• Exercise material

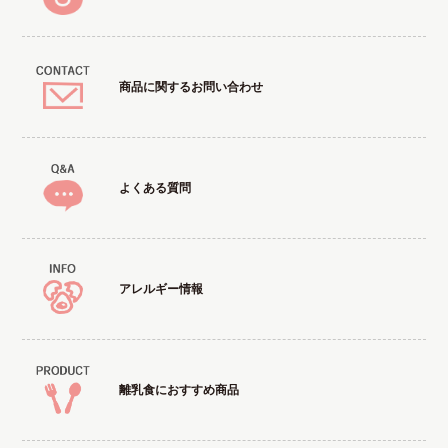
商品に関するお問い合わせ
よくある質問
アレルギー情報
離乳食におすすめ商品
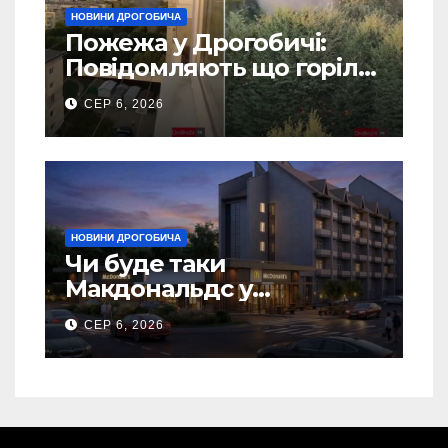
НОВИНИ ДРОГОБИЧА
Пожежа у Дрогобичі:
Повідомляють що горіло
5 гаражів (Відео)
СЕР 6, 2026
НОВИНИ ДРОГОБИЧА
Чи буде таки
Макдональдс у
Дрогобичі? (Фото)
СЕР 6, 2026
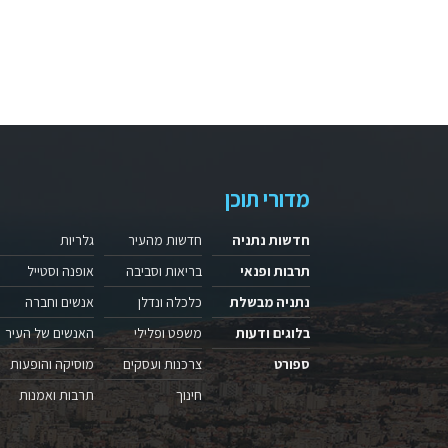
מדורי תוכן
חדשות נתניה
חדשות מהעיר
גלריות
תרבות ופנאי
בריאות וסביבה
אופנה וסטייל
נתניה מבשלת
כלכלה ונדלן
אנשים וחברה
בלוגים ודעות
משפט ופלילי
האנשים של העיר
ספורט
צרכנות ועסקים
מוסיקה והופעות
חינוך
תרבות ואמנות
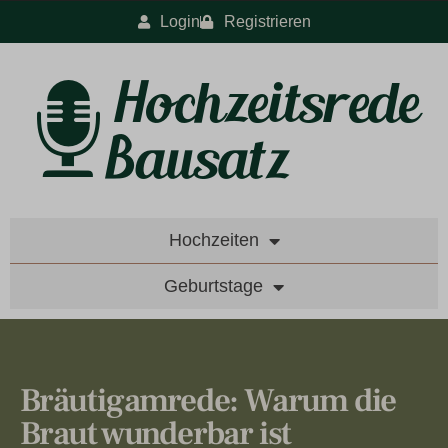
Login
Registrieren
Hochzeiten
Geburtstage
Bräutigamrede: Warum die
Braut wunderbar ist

• Your task
Copy every line above word for word, leaving out the bracketed picture markers.

• Reply
商品に関するお問い合わせ
よくある質問
アレルギー情報
離乳食におすすめ商品
НОВИНИ ДРОГОБИЧА
Пожежа у Дрогобичі:
Повідомляють що горіло
5 гаражів (Відео)
СЕР 6, 2026
НОВИНИ ДРОГОБИЧА
Чи буде таки
Макдональдс у
Дрогобичі? (Фото)
СЕР 6, 2026
מדורי תוכן
חדשות נתניה
חדשות מהעיר
גלריות
תרבות ופנאי
בריאות וסביבה
אופנה וסטייל
נתניה מבשלת
כלכלה ונדלן
אנשים וחברה
בלוגים ודעות
משפט ופלילי
האנשים של העיר
ספורט
צרכנות ועסקים
מוסיקה והופעות
חינוך
תרבות ואמנות
Login
Registrieren
Hochzeiten
Geburtstage
Bräutigamrede: Warum die
Braut wunderbar ist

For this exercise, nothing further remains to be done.